----- Extract provided
The Family is about the other half of American fundamentalist power—not its angry masses, but its sophisticated elites. Sharlet follows the story back to Abraham Vereide, an immigrant preacher who in 1935 organized a small group of businessmen sympathetic to European fascism, fusing the Far Right with his own polite but authoritarian faith. From that core, Vereide built an international network of fundamentalists who spoke the language of establishment power, a “family” that thrives to this day. In public, they host prayer breakfasts; in private they preach a gospel of “biblical capitalism,” military might, and American empire. Citing Hitler, Lenin, and Mao, the Family's leader declares, "We work with power where we can, build new power where we can't."

Sharlet’s discoveries dramatically challenge conventional wisdom about American fundamentalism, revealing its crucial role in the unraveling of the New Deal, the waging of the Cold War, and the no-holds-barred economics of globalization. The question Sharlet believes we must ask is not “What do fundamentalists want?” but “What have they already done?”


Interviews with the author:
http://www.alternet.org/story/16167/
http://www.alternet.org/rights/87665
Article by the author detailing his experience in the group:
http://www.harpers.org/archive/2003/03/0079525

1) Can you believe it?
2) Can you fap to it?

Name: Anonymous 2008-07-07 17:39

Is there any connection to the Bilderberg group?
----------
— What the task asks —
Give every web address that appears in the passage about The Family. The lines that come next are a separate set of material, unconnected to the passage about The Family.
----- Information given
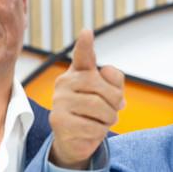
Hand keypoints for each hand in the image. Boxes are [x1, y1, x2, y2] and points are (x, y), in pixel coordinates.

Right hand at [49, 29, 124, 168]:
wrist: (76, 139)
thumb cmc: (95, 112)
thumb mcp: (110, 94)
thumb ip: (114, 81)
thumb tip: (108, 72)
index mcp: (78, 72)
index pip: (83, 56)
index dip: (85, 45)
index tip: (87, 32)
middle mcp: (65, 82)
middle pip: (102, 87)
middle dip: (115, 102)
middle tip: (113, 110)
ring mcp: (59, 100)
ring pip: (98, 107)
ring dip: (109, 118)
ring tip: (102, 120)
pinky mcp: (58, 120)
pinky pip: (92, 125)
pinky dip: (99, 131)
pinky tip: (91, 130)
----------
— Response to this exercise —
http://www.alternet.org/story/16167/
http://www.alternet.org/rights/87665
http://www.harpers.org/archive/2003/03/0079525